At least one midsize operator, Cablevision Systems Corp., which serves
nearly 3 million TV customers in the New York metropolitan area, has
said it can imagine a day when it no longer sells television and makes
broadband its primary offering.
Some media executives shrug off the threat, saying that cable-TV
providers have been complaining for a decade about programming costs.
They say their businesses don't face any real risk from the small
companies that have been disconnecting service thus far.
Media companies could get ahead of any broader decline, cable-TV
executives say, by changing their model of selling full bundles of
channels to operators, and instead selling just their popular channels
in smaller bundles or on an a la carte basis---something they have so
far resisted doing.
Many small operators are cutting back on expensive TV channels they
don't view as vital to include in their packages, as Suddenlink says
it is planning to do. Earlier this year, providers representing some
900,000 households opted out of an NCTC-brokered carriage deal with
Viacom, choosing instead to drop its channels.
Those operators had braced to lose as much as 10% of their customers,
but overall they have lost less than 2% of their base, according to
the NCTC.
Mr. Fickle says other members are emboldened by the Viacom episode and
may take a similar approach in deals with big programmers that are
coming up for renewal with the NCTC, if the terms don't make sense for
them.
Operators' shift away from TV could accelerate if more customers fed
up with rising bills "cut the cord" themselves. Last year, the pay TV
industry contracted for the first time, losing 167,000 customers as
people disconnected service, according to MoffettNathanson research.
Several small operators believe the pay-TV model will splinter and
reset itself online, with TV channels and big distributors such as
Comcast or Dish Network Corp. selling programming directly to
consumers through apps, much like Netflix does today.

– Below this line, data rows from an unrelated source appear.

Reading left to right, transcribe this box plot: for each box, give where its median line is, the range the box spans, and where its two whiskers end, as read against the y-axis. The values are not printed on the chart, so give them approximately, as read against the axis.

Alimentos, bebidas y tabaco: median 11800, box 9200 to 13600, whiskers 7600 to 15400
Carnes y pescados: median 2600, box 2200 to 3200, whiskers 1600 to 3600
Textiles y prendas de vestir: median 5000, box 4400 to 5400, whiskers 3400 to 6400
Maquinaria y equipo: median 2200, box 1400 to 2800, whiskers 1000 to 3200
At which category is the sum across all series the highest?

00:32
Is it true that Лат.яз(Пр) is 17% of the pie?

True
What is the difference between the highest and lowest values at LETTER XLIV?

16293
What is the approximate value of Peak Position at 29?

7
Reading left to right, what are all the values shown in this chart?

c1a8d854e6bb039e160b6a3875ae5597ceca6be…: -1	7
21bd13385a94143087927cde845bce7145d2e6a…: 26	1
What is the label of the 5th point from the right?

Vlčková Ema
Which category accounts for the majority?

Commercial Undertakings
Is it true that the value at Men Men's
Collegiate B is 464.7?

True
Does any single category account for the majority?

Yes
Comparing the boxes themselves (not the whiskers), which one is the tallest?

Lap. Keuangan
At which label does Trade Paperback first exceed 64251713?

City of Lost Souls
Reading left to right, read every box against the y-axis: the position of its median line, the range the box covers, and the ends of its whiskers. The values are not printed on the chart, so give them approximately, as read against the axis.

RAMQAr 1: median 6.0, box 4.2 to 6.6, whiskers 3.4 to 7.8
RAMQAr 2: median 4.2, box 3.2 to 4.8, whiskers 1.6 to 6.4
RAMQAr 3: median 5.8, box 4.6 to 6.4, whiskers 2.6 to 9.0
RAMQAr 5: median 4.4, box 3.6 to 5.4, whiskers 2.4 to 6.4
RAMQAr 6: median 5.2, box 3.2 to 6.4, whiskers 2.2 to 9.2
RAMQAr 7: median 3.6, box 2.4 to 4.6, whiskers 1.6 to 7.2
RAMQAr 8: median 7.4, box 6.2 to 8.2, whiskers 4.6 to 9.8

Such a reality has long been considered a threat, but executives like
Steve Weed, CEO of WaveDivision Holdings LLC, a West Coast cable
company, envision a new business opportunity for small cable operators
to supply customers with Web TV boxes and manage a storefront of
streaming-video apps.
Dealing with customer complaints about TV service---which account for
most service calls---would be a thing of the past. "We'll go from
being the bad guy to the good guy," Mr. Weed said.